Analysing Issues Properly in AEM
We have all seen it. An Adobe Experience Manager instance under heavy load, unusable, non-responsive, possibly even going into a deadlock-like or deadlock state.
The question is where to start analysing the data and how to look at it from a proper debugging perspective.
AEM per default delivers quite a lot of information which is not harnessed in many cases. In order to investigate and debug properly it is crucial to understand the data AEM provides and use tools that can interface properly with the Java Virtual Machine (JVM).
A good start when dealing with an unresponsive AEM instance is heaving a look at its log files, such as:
- Access log
- Request log
- Error log
- Garbage Collection log (if configured)
- Other logs you may have configured by OSGi configuration in the logging section
In this article I like to give a little more information on a few of the above mentioned log files and other tools that helped me solve issues in the past and sped up my debugging process immensely.
Looking at the request log for example can provide very valuable information about the general behaviour from before or after an issue may have occurred.
Jörg Hoh from Adobe has written a simple, but great, tool which helps you visualise this information.
The graph-request-log.pl script leverages the OOTB rlog.jar, delivered with AEM, which can filter out and quickly produce a readable output from your request.log.
Seeing stagnation in the responses could point you into the proper direction if AEM wasn’t able to handle the requests at a given time which would lead to a deeper analysis, for example leveraging thread dumps.
Many times when looking at the error log in production instances I see logs flooded with stack traces. Some helpful, but an awful lot of time they are just left overs from development.
Reading stack traces properly (not from the top to bottom but from the bottom to top) can greatly increase your chance to find the root issue or at least will help to point the development team in the right direction.
The error log also provides some information about bundle cache and cache hit / miss ratios.
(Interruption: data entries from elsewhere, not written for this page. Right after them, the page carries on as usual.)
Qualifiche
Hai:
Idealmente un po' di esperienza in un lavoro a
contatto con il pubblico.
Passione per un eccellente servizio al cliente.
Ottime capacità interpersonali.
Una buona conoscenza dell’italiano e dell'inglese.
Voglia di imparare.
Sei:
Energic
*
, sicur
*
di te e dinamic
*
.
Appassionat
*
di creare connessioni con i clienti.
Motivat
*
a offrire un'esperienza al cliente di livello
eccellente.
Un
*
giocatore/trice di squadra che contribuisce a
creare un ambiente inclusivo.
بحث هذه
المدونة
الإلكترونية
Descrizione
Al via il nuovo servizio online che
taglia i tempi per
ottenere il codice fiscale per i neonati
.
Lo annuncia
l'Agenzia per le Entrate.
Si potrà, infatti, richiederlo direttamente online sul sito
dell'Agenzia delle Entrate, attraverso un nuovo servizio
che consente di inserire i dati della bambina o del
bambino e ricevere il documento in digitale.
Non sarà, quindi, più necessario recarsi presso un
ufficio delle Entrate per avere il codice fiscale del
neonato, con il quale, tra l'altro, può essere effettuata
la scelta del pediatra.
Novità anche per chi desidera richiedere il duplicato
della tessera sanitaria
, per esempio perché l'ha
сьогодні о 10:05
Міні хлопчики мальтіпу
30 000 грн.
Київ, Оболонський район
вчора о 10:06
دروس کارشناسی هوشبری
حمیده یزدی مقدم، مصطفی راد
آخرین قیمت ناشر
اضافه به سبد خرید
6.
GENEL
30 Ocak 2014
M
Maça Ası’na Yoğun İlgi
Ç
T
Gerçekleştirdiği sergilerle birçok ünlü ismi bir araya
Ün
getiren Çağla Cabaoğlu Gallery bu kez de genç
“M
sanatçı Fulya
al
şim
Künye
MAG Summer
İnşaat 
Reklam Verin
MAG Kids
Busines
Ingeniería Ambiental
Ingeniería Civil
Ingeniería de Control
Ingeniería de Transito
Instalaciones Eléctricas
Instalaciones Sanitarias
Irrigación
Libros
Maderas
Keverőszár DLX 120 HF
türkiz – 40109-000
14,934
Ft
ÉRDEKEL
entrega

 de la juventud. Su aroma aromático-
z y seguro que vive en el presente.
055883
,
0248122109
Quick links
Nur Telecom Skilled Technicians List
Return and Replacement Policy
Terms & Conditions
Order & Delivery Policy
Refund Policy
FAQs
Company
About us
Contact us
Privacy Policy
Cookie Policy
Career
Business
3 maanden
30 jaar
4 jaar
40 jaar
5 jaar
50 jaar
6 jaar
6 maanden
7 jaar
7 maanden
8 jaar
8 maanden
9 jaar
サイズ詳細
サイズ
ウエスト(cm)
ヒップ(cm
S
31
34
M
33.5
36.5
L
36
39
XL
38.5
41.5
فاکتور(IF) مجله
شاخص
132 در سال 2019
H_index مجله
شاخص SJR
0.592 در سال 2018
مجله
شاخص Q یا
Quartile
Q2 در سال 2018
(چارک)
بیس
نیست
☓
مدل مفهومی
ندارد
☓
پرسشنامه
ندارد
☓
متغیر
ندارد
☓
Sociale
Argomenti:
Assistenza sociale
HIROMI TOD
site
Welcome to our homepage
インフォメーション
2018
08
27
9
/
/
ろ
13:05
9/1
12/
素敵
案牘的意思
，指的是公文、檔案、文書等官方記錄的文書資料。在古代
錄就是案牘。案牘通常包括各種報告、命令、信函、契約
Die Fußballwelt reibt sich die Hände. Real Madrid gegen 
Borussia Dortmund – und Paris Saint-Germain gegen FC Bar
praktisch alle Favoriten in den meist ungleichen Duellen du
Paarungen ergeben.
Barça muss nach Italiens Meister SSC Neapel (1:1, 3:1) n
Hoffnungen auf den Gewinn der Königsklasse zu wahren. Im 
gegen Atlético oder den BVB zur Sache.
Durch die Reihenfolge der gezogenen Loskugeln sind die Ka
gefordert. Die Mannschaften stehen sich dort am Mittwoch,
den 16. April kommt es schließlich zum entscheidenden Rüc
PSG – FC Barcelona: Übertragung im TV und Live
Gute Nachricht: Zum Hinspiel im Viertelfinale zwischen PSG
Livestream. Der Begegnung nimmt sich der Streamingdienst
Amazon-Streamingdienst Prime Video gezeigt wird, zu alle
This will improve performance if configured correctly. Adobe provides in-depth information about the CRX bundle cache on their website.
Nnom was originally developed by IBM and it was released to the public a few years ago. Nmon is a very simple but very powerful monitoring tool that might be your life saver when analyzing issues on the system.
It provides you with all the standard OS level data and even goes one step further, serving detailed information like IO statistics.
Setting this information in relation to log's of AEM, which you may have visualised in the form of graphs, or even just looking at them in raw format can make your debugging life a lot easier.
Configuring nmon is simple and won’t put additional strain on existing resources. It can run in daemon mode which saves data to the disk for later analysis. Merging nmon files by the OOTB tool nmonmerge and using the nmon visualizer will quickly provide you with an overview of the system behaviour and even historic trends you will heavily depend on when analysing an issue.
Java development kit (JDK) tools
Java provides many great tools to investigate issues with your AEM instance. JMX should be enabled to really harness the full potential on your AEM instance. To avoid potential security risks it is necessary though to properly protect the tool by using authentication and other precautions. Otherwise it might open specific operations that may disrupt the operation of your website.
Further tools exist like VisualVM to help identify root causes. A plugin for VisualVM everyone should have in their arsenal to debug and analyse properly is the TDA (Thread Dump Analyzer). Additionally, there are many other plugins vital to investigations. Have a stroll on the plugin's page. A few to look out for are:
- MBeans Browser
- Thread Inspector
- OSGi Plugin
Running VisualVM locally on your notebook or on a management server allows you to remotely attach to the AEM instance and start monitoring system behaviour on the fly.
JConsole provides many features similar to VisualVM but is not as mighty as VisualVM. A short comparison and further details can be found on the JDK tools page.
There are also many application monitoring solutions on the market that will support you in your investigations. Having a tool box and understanding how to leverage those tools to their full potential will lead you to a successful analysis.
Debugging in AEM - final words
- Use the tools AEM provides you with for analysis.
- Have a solid understanding of stack trace reading.
- Create and interpret thread dumps, they may lead you to the root cause (in many cases they will).
- Use other tools f.e. nmon or application monitoring.
- It is always advisable to have your QA Team checking the error log as well to ensure that it gets cleaned up properly before going into production.